Cory knew processes would be critical to creating content quickly and aligning everyone on a single company narrative. “People consistently told me ‘we don’t have processes here’ and my retort was that we do, they're just not deliberate, and that is the worst kind. Because that means that something is happening, but people are relying on gut instinct instead of operational excellence,” Cory said.
At this time the team had a three month backlog, largely due to the fact that there was no way to track content production. These delays prevented Dropbox Sign’s sales and marketing teams from having the case studies, blog content, and other campaign materials they’d need to attract more customers. It wasn’t uncommon for many different people to be writing blogs, sales sheets, or ad copy with different styles and tones inherited from previous companies. “All of that content is going to look different, it's going to sound different, and it probably won't have a cohesive story or a narrative, so ultimately your content is less effective,” Cory said.

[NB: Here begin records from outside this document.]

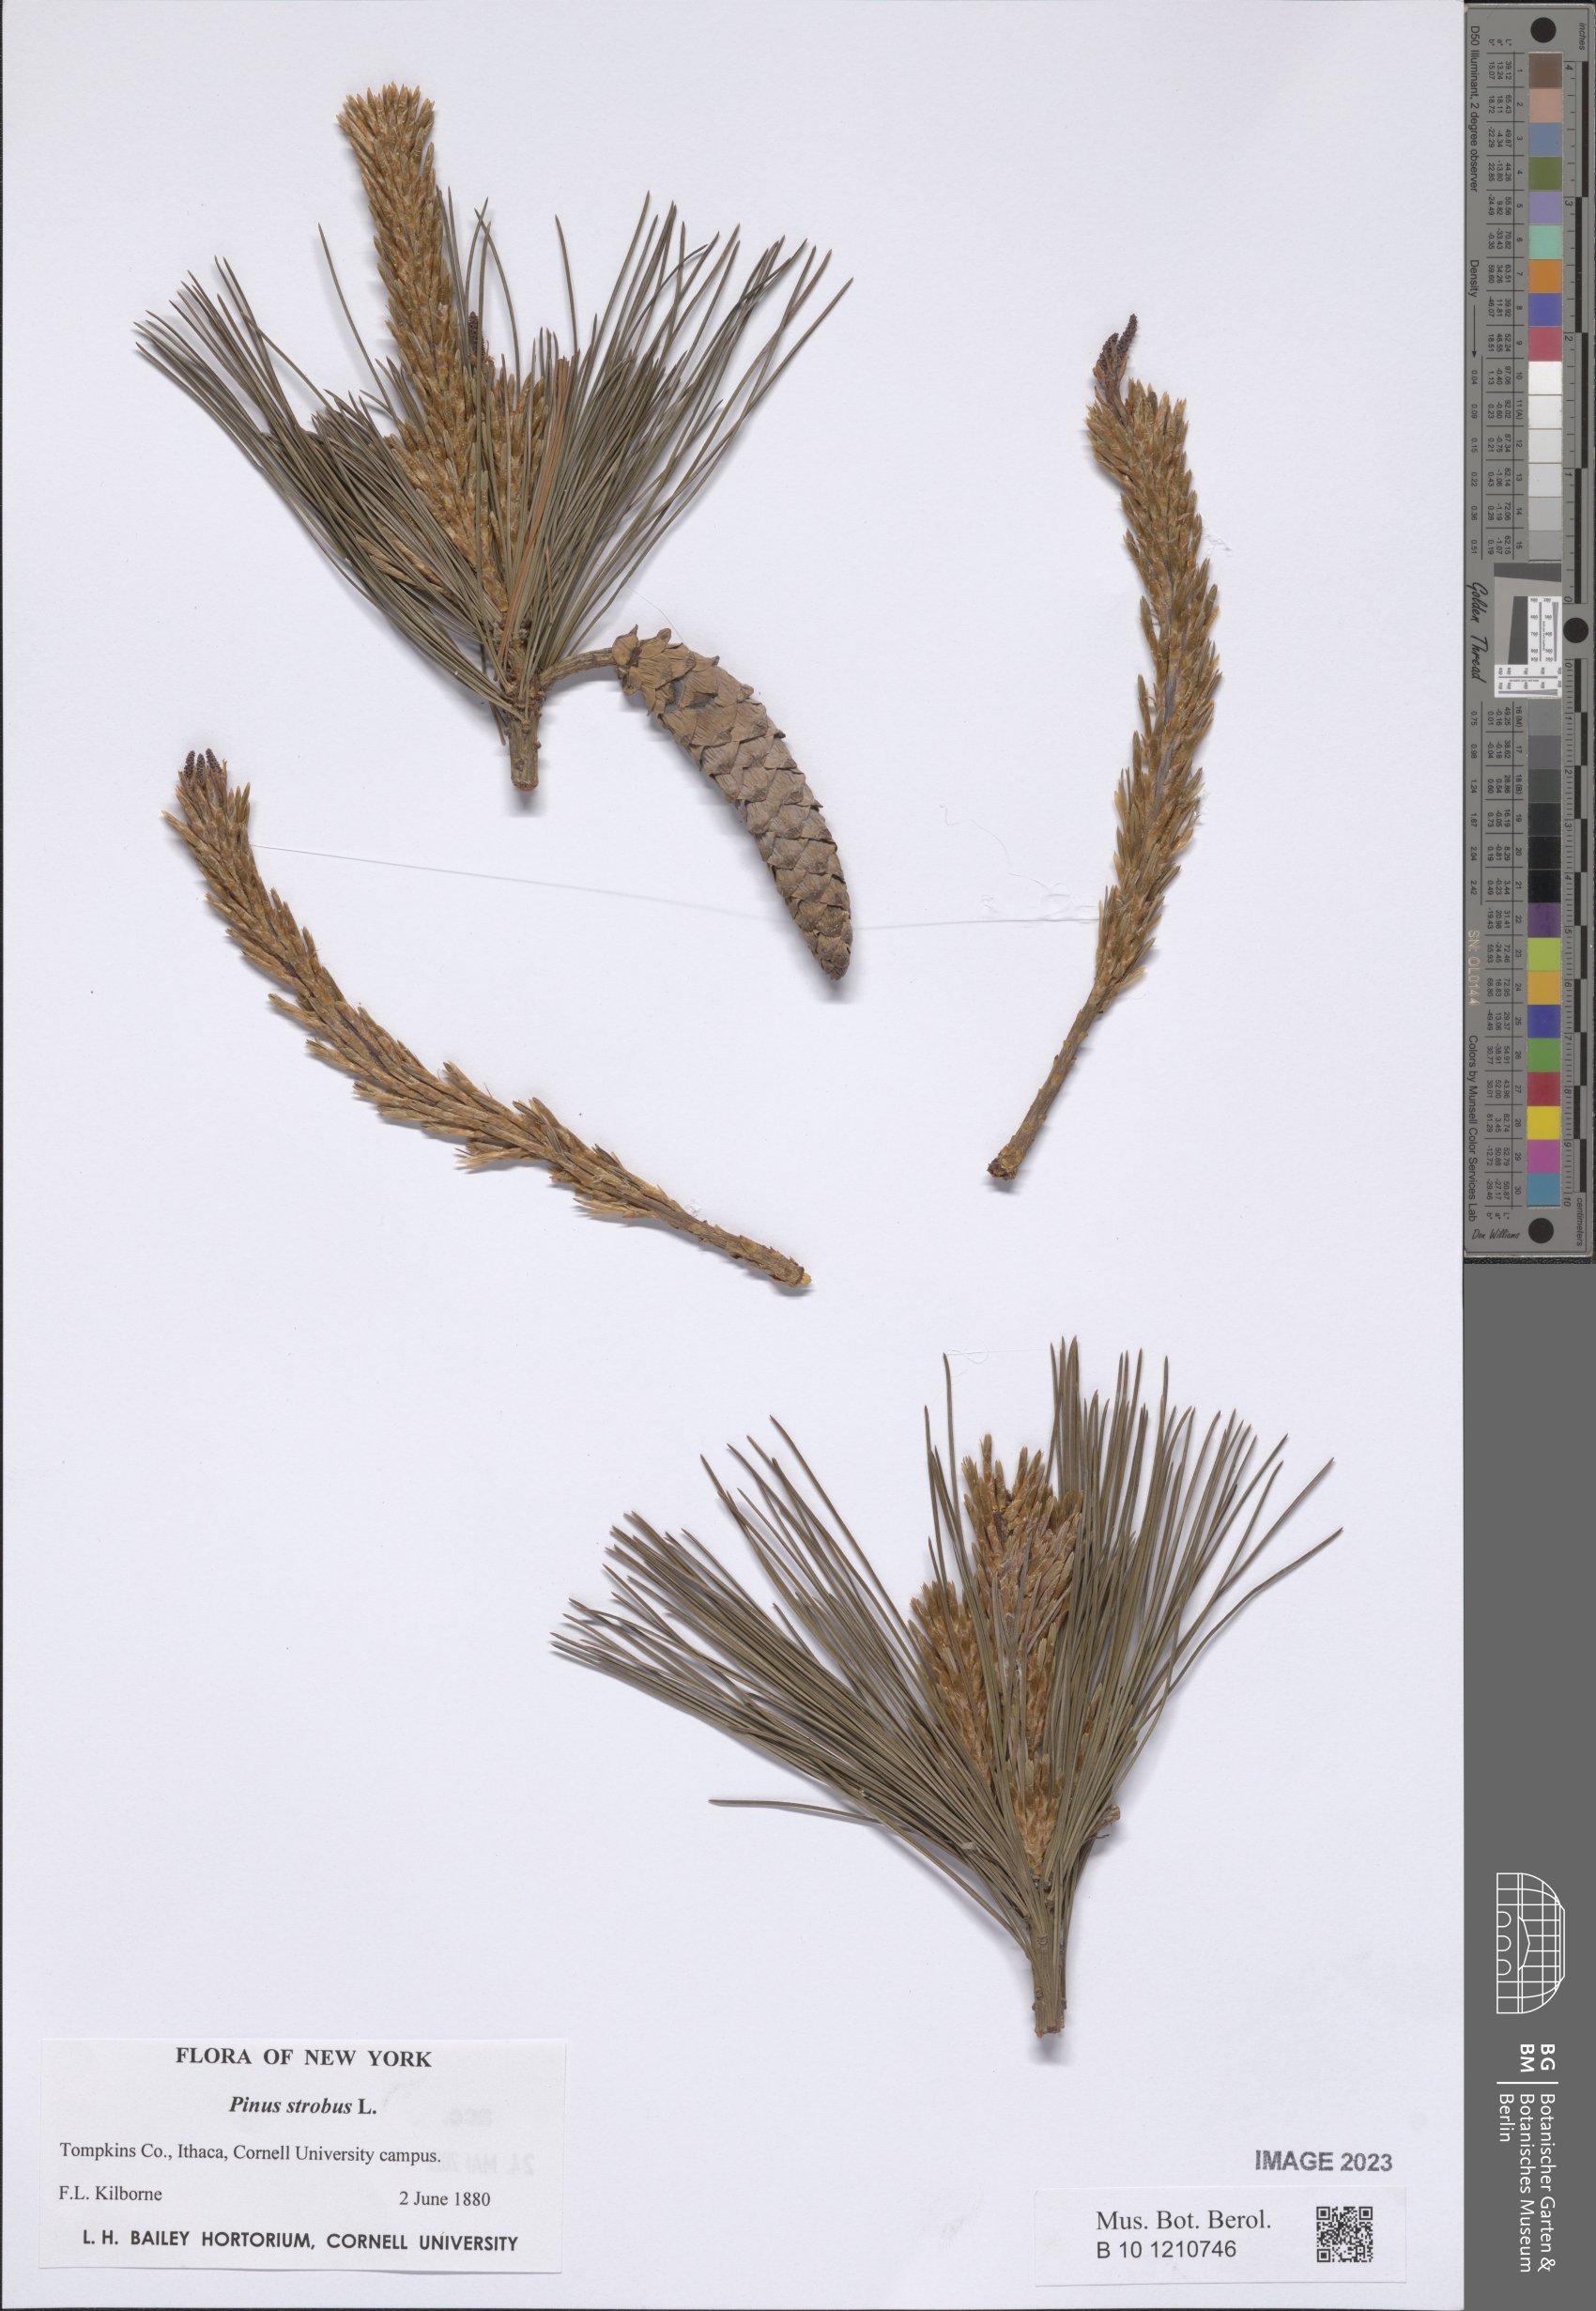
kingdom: Plantae
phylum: Tracheophyta
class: Pinopsida
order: Pinales
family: Pinaceae
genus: Pinus
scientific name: Pinus strobus
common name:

On top of that everything was done manually, and in different systems. They were working out of Slack, Jira, email, spreadsheets and Google docs, “Everything was fragmented, communication was fractured and none of our teams were aligned on process,” he said. Cory would spend most of his days fielding questions from cross functional partners about when a whitepaper or blog post would be published. “It would take me days to track down information,” he said.
So he went out to fix the problem with Airtable. He set out to build a system for tracking content production and within a couple of hours of experimenting in Airtable he saw immense potential to do even more. Cory created a connected app for campaign tracking, a comprehensive content library, and redesigned the content intake process for Dropbox Sign. “We were producing separate content with separate processes. Airtable helped us to align on how we can work together more closely and support each other's needs,” Cory said.
His content tracker app connects the marketing initiatives for product, engineering, developer relations, content and communications teams. These connections make it easier to see what gaps they have in supportive content.
“Airtable has made it possible for us to streamline our processes so that we can think about our content at a much higher level, and ultimately serve our customers better."
The creation of this app started with a simple base to track content production. Cory created a form to streamline the intake process for everything his team creates: sales collateral, one pagers, blogs, customer stories, social ads, ebooks, infographics, guides and more. Cory’s app uses custom automations to share personalized alerts on the status of a project with the requestor as content is being produced. Cory says, previously “it was pretty much a black box from when you submitted a request for content, and when something actually was published.” Airtable sends out automated weekly email digests of everything that’s been published – which no one had time to create before.
The content library has become a reliable database for the team. When a team member is searching for content about a customer who is using Dropbox Sign for HR, they can search the Airtable database for similar use cases and other HR related content. Previously they’d have to ask around for sample use cases and by the time they found them the opportunity may have passed. Cory is now experimenting with interfaces to improve the experience for the end user. “What I love about Airtable is that there are so many possible solutions that you can create. With automations and integrations it can get really complex, but for the end user it can also be really, really simple,” Cory said.
Since implementing this content tracking app Cory’s team is seeing tangible results that make it easy to demonstrate the impact this system has had for Dropbox.
“We've been able to produce blogs three times faster than we were before Airtable. In the last three months we’ve seen an increase in blog traffic by 30% which is huge for us.”
In the end this system helps Dropbox tell more stories that point to solutions. Cory says, “without stories, people aren't able to apply any of the lessons that you're trying to teach them. Stories can help tell our customers exactly what the problem is and how we can help solve it.”